Heißt das, dass Sie keine Straßenbahn nach Saarn wollen?
Ich habe mich da bislang nicht festgelegt. Man muss Vor- und Nachteile diskutieren. Aber man hat die Flexibilität sicher nicht so, wie wir es eigentlich brauchen, wenn man eine Straßenbahn nach Saarn baut.
Zur Gewerbeflächendebatte: Die SPD spricht sich gegen Versiegelung aus. Parteichef Bakum äußerte jüngst aber den Willen, Pläne für 70 Hektar Gewerbegebiet auf den Saarn-Selbecker Höhen weiterverfolgen zu wollen. Kein Widerspruch?
Nein. Es gibt ja Gewerbegebiete, etwa am Amsterdamer Flughafen, wo nachher mehr Artenvielfalt, mehr Grünfläche war als vorher. Wenn man reine Fläche hat und nachher was mit Begrünung, mit Solar- und Windenergie oder was auch immer, hat man auch eine stärkere Vergrünung.
Das urbane Grün durch Baumschutz- und Baumpflanzaktionen ausweiten
Sie wollen für einen Ausgleich von Ökologie und Ökonomie stehen, fordern ein 1000-Dächer-Programm für Photovoltaik ebenso wie Experimentierräume für einen „neuen urbanen Wohlstand“. Kriegen Sie Ihre Vorstellungen auf den Punkt gebracht?
Das 1000-Dächer-Programm ist ganz einfach: Wir haben unglaublich viele Flächen in Mülheim, die noch nicht genutzt sind. Wir haben engagierte Bürger, die Medl, die das drauf hat, und Bürgerenergiegenossenschaften. Es gibt Potenziale, wo Leute schon bereit sind, Solarenergie zu installieren. Gleichzeitig sollten wir das urbane Grün ausweiten, durch Baumpflanz- und Baumschutzaktionen.
Zur Gründung einer Stadtentwicklungsgesellschaft: Die Forderung hat 2017 der damalige SPD-Fraktionschef Dieter Wiechering aufgestellt. Wie soll diese Gesellschaft Ihrer Meinung nach aufgestellt sein?

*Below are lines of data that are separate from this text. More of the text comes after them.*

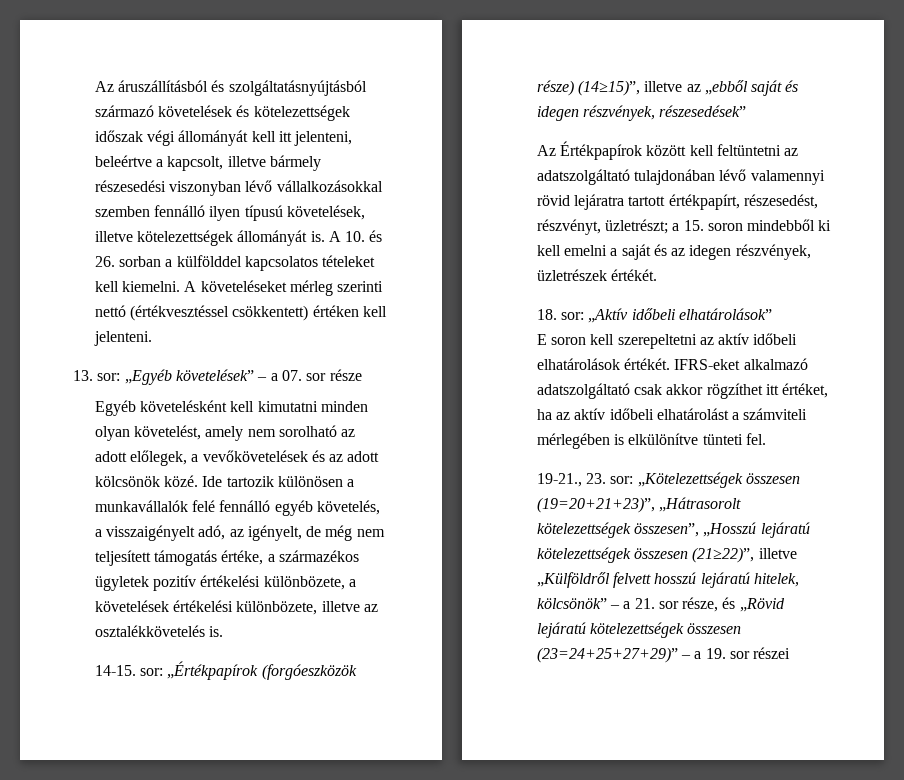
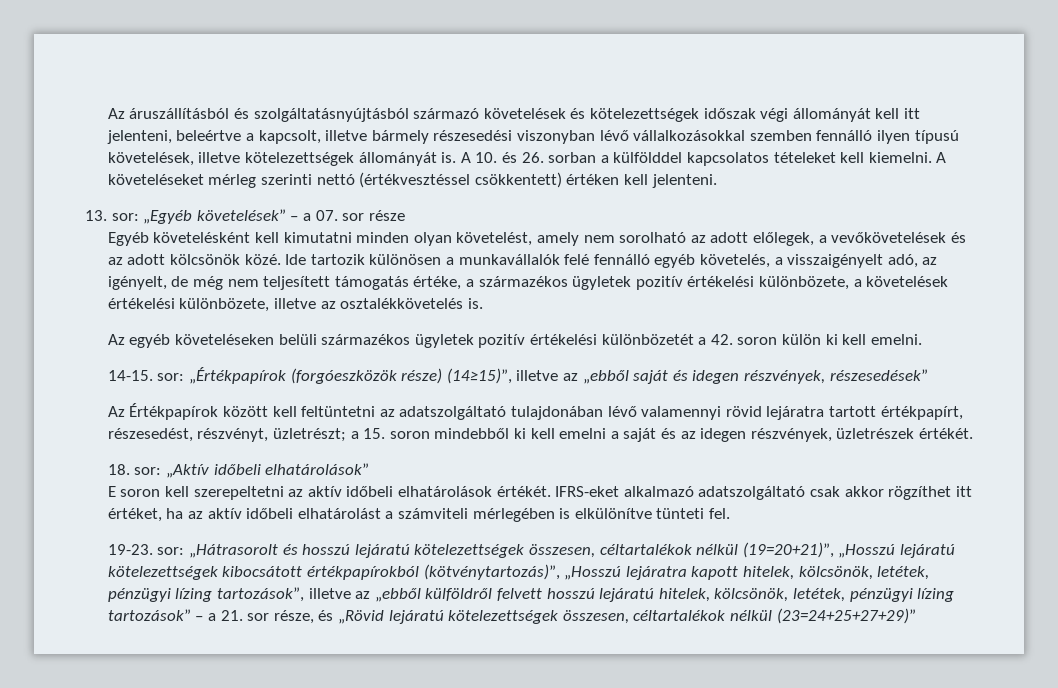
(223, 631) none -> [107,334,922,348] // Az egyéb követeléseken belüli származékos ügyletek pozitív értékelési különbözetét a 42. soron külön ki kell emelni.
[536,472,800,488] [536,497,741,513] [536,522,810,538] [536,547,797,563] [536,572,799,588] [536,598,607,609] 19-21., 23. sor: „Kötelezettségek összesen (19=20+21+23)”, „Hátrasorolt kötelezettségek összesen”, „Hosszú lejáratú kötelezettségek összesen (21≥22)”, illetve „Külföldről felvett hosszú lejáratú hitelek, kölcsönök” -> [107,542,955,558] [107,564,930,580] [107,587,955,602] [107,609,191,621] 19-23. sor: „Hátrasorolt és hosszú lejáratú kötelezettségek összesen, céltartalékok nélkül (19=20+21)”, „Hosszú lejáratú kötelezettségek kibocsátott értékpapírokból (kötvénytartozás)”, „Hosszú lejáratra kapott hitelek, kölcsönök, letétek, pénzügyi lízing tartozások”, illetve az „ebből külföldről felvett hosszú lejáratú hitelek, kölcsönök, letétek, pénzügyi lízing tartozások”
[687,623,742,634] [536,647,791,663] összesen (23=24+25+27+29)” – a 19. sor részei -> [562,608,916,624] összesen, céltartalékok nélkül (23=24+25+27+29)”

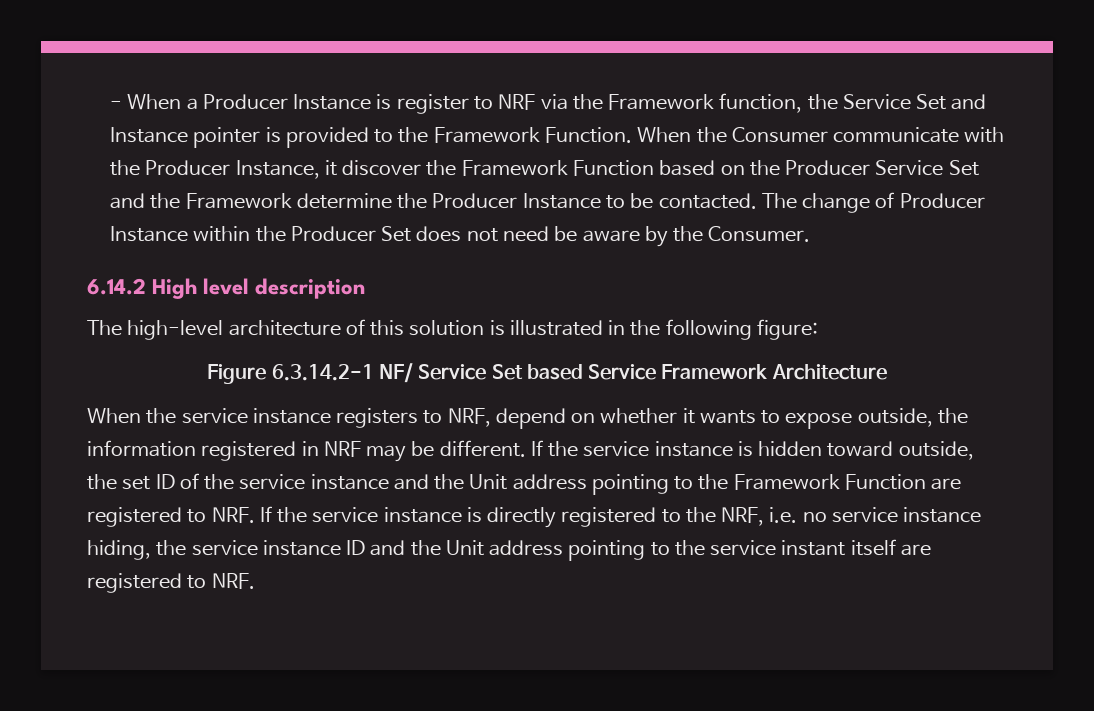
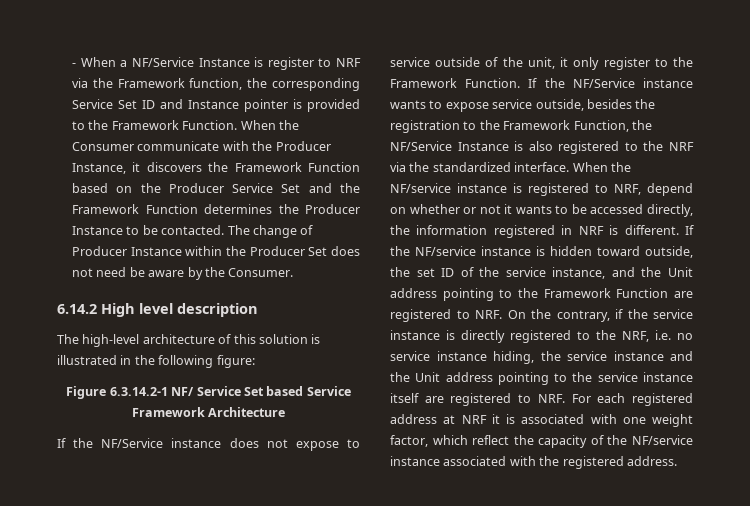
[202,94,288,110] Producer -> [131,57,194,67] NF/Service
[842,94,947,110] Service Set -> [272,78,360,91] [72,99,156,109] corresponding Service Set ID
[342,160,422,176] discover -> [146,162,202,172] discovers
[296,193,392,209] determine -> [145,204,273,214] Function determines
[87,408,419,428] When the service instance registers -> [57,438,360,451] [390,57,693,70] [390,78,693,88] [390,99,656,112] [390,120,652,133] [390,141,694,154] [390,162,631,172] [390,183,589,196] If the NF/Service instance does not expose to service outside of the unit, it only register to the Framework Function. If the NF/Service instance wants to expose service outside, besides the registration to the Framework Function, the NF/Service Instance is also registered to the NRF via the standardized interface. When the NF/service instance is registered
(678, 416) none -> [463,205,501,214] or not
[785,408,933,429] expose outside, -> [571,204,693,217] be accessed directly,
[366,441,435,462] may be -> [609,225,619,235] is
[583,441,650,457] service -> [415,246,476,256] NF/service
[310,474,389,490] instance -> [552,267,606,279] instance,
[259,506,272,522] If -> [507,309,623,322] On the contrary, if
[346,540,366,555] ID -> (664, 356) none
[781,540,846,556] instant -> [643,372,693,382] instance
(255, 581) none -> [571,393,693,406] [390,414,693,427] [390,435,693,448] [390,456,677,469] For each registered address at NRF it is associated with one weight factor, which reflect the capacity of the NF/service instance associated with the registered address.

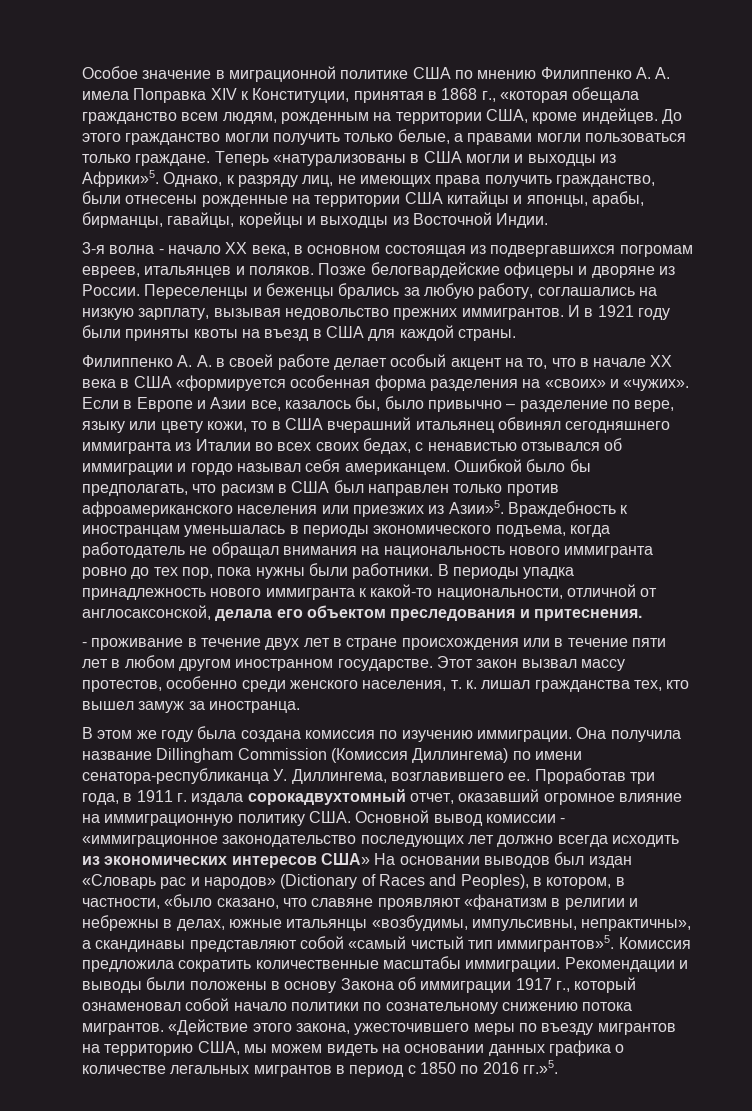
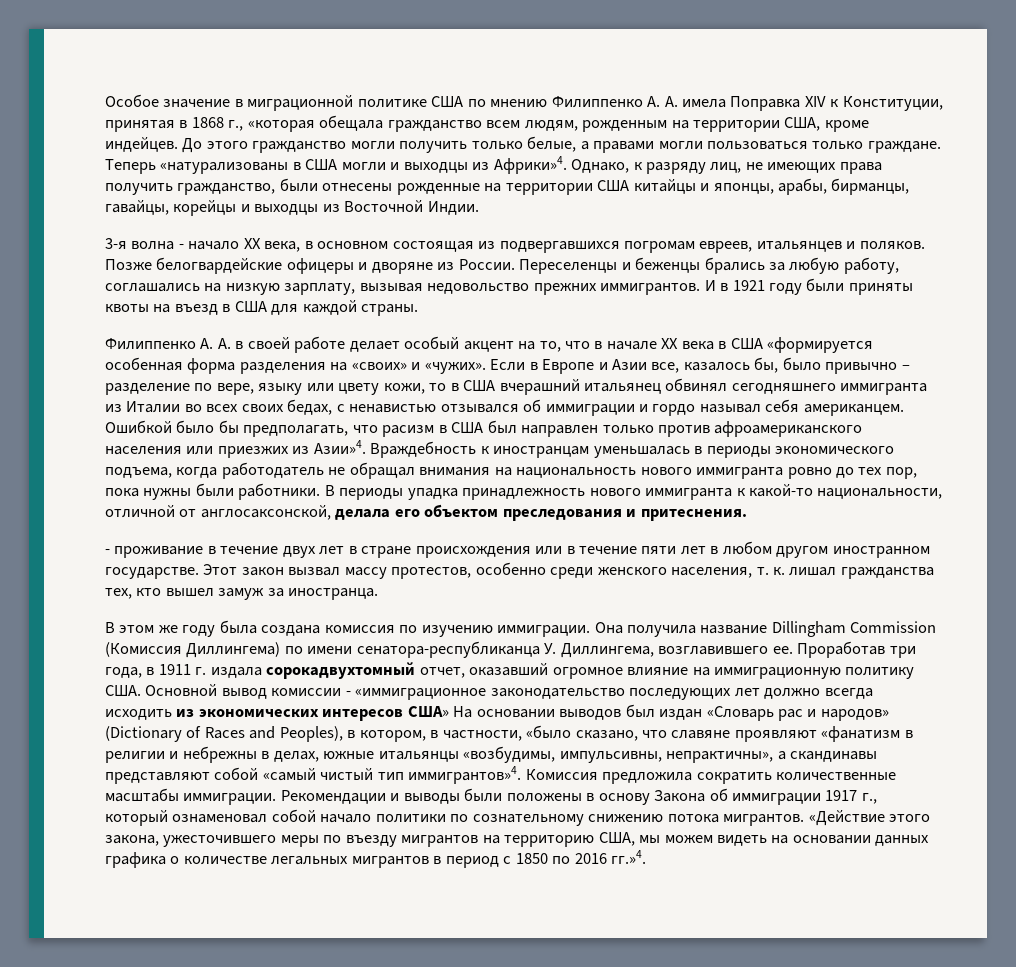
[82,170,159,187] Африки»5. -> [493,156,567,174] Африки»4.
[448,500,504,514] Азии»5. -> [313,440,366,454] Азии»4.
[497,935,615,952] иммигрантов»5. -> [408,766,522,784] иммигрантов»4.
[522,1060,558,1074] гг.»5. -> [611,850,647,864] гг.»4.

Sie sollte aus der Kommune mit privaten Partnern, natürlich auch den Wohnungsbaugesellschaften und der Sparkasse, gestaltet werden. Wir müssen materielle Werte in Form von Grundstücken reinlegen, damit wir gleichzeitig Geld aufnehmen können. Auch die Sparkasse hat 100 Millionen Euro rumliegen, für die sie Negativzinsen bezahlen muss. Mit dem Geld könnte sie marode Gebäude im Innenstadtbereich aufkaufen, die wir dann sanieren und zur Verfügung stellen können für Wohnraum, um eine Durchmischung der Bewohnerschaft zu fördern. Ich wünsche mir, die Häuser nicht einfach zu kaufen und wieder mit Gewinn zu verkaufen, sondern sie als Stadtentwicklungsgesellschaft zu bewirtschaften, damit wir auch gegen Gentrifizierung oder dagegen, dass alles immer teurer wird, angehen. Das kann mit anderen Maßnahmen – Kultur, Events, Gastronomie – eine Innenstadtentwicklung wieder vorantreiben. Geschäfte wird Mülheim nicht mehr so viele brauchen, weil die Leute eh bei Amazon einkaufen. Wir brauchen die Geschäfte, die speziell sind. Eine Super-Initiative war dafür die mit den Pop-Up-Stores.
Gelsenkirchen konnte für seine Stadtentwicklungsgesellschaft den Verkaufserlös für eine riesige Industriebrache einbringen. Was hätte Mülheim denn groß einzubringen?
Wir haben ungefähr zehn Hektar zur Verfügung. Das ist nicht ein Grundstück wie in Gelsenkirchen und auch nichts, was wir vermarkten wollen. Aber es könnte unsere Kapitalgrundlage sein, um Kredite aufnehmen zu können.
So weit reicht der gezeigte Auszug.